[start of Supplied records]
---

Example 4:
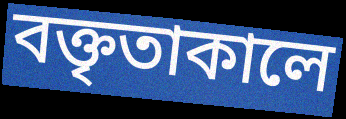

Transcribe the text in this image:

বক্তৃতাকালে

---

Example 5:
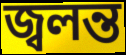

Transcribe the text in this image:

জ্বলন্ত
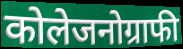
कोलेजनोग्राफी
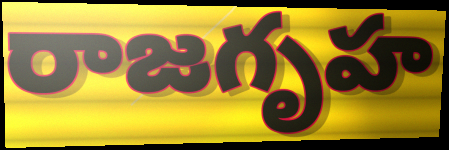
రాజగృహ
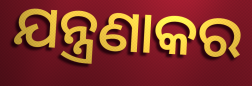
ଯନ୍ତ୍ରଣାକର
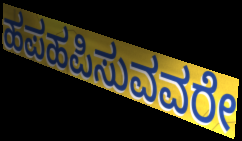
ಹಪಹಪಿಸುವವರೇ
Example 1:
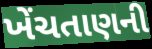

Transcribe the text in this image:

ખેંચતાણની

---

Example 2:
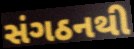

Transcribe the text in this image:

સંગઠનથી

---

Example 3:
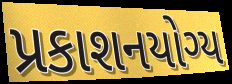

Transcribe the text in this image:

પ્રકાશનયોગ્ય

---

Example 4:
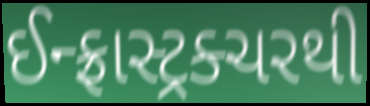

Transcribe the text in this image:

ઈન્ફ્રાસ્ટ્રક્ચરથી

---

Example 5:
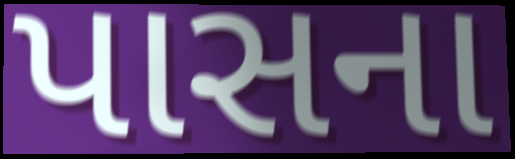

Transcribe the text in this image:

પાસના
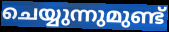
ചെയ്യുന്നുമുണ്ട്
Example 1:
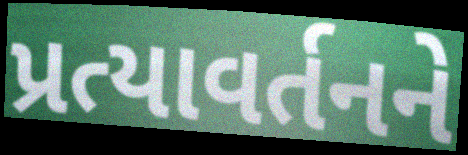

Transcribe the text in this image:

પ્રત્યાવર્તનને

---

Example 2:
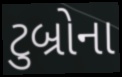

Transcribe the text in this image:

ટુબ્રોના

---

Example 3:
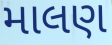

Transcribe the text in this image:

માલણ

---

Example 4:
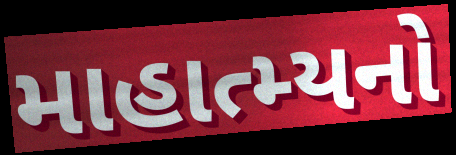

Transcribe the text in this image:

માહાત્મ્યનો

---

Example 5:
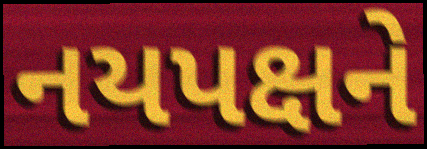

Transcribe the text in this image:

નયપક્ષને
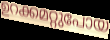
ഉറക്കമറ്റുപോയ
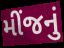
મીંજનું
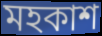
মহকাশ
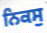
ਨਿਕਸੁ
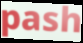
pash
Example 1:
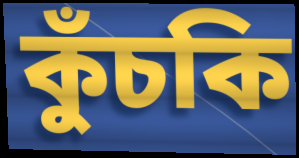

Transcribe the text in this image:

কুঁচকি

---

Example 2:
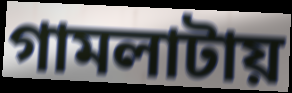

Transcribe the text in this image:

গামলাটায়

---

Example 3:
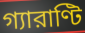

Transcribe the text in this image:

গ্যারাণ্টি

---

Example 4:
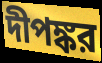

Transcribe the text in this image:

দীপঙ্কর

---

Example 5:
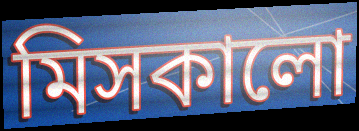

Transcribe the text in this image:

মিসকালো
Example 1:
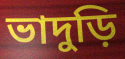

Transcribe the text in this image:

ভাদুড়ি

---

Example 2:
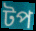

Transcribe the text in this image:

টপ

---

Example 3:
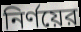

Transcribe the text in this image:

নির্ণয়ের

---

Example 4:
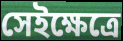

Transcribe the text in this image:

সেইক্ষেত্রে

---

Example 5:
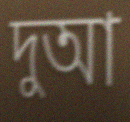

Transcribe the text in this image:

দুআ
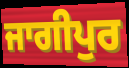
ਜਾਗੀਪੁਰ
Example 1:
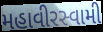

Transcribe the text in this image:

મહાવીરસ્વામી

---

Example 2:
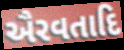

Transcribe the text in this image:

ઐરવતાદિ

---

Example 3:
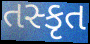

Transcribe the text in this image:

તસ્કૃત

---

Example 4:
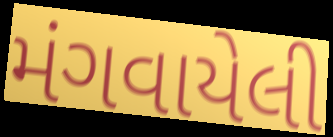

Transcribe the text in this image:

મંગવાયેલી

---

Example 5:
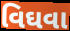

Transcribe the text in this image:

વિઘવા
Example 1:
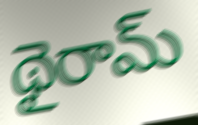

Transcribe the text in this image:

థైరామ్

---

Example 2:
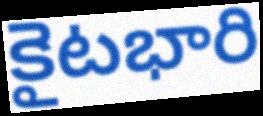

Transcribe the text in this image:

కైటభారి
[end of Supplied records]
_Exercise instructions_: Please render all the items above as a two-column CSV with the headers "text" and "answer", one row per item, putting each value in a single quoted field with line breaks replaced by spaces. Leave the pictures out.

_Correct answer_:
text,answer
"--- Example 4: Transcribe the text in this image:","বক্তৃতাকালে"
"--- Example 5: Transcribe the text in this image:","জ্বলন্ত कोलेजनोग्राफी రాజగృహ ଯନ୍ତ୍ରଣାକର ಹಪಹಪಿಸುವವರೇ"
"Example 1: Transcribe the text in this image:","ખેંચતાણની"
"--- Example 2: Transcribe the text in this image:","સંગઠનથી"
"--- Example 3: Transcribe the text in this image:","પ્રકાશનયોગ્ય"
"--- Example 4: Transcribe the text in this image:","ઈન્ફ્રાસ્ટ્રક્ચરથી"
"--- Example 5: Transcribe the text in this image:","પાસના ചെയ്യുന്നുമുണ്ട്"
"Example 1: Transcribe the text in this image:","પ્રત્યાવર્તનને"
"--- Example 2: Transcribe the text in this image:","ટુબ્રોના"
"--- Example 3: Transcribe the text in this image:","માલણ"
"--- Example 4: Transcribe the text in this image:","માહાત્મ્યનો"
"--- Example 5: Transcribe the text in this image:","નયપક્ષને ഉറക്കമറ്റുപോയ મીંજનું মহকাশ ਨਿਕਸੁ pash"
"Example 1: Transcribe the text in this image:","কুঁচকি"
"--- Example 2: Transcribe the text in this image:","গামলাটায়"
"--- Example 3: Transcribe the text in this image:","গ্যারাণ্টি"
"--- Example 4: Transcribe the text in this image:","দীপঙ্কর"
"--- Example 5: Transcribe the text in this image:","মিসকালো"
"Example 1: Transcribe the text in this image:","ভাদুড়ি"
"--- Example 2: Transcribe the text in this image:","টপ"
"--- Example 3: Transcribe the text in this image:","নির্ণয়ের"
"--- Example 4: Transcribe the text in this image:","সেইক্ষেত্রে"
"--- Example 5: Transcribe the text in this image:","দুআ ਜਾਗੀਪੁਰ"
"Example 1: Transcribe the text in this image:","મહાવીરસ્વામી"
"--- Example 2: Transcribe the text in this image:","ઐરવતાદિ"
"--- Example 3: Transcribe the text in this image:","તસ્કૃત"
"--- Example 4: Transcribe the text in this image:","મંગવાયેલી"
"--- Example 5: Transcribe the text in this image:","વિઘવા"
"Example 1: Transcribe the text in this image:","థైరామ్"
"--- Example 2: Transcribe the text in this image:","కైటభారి"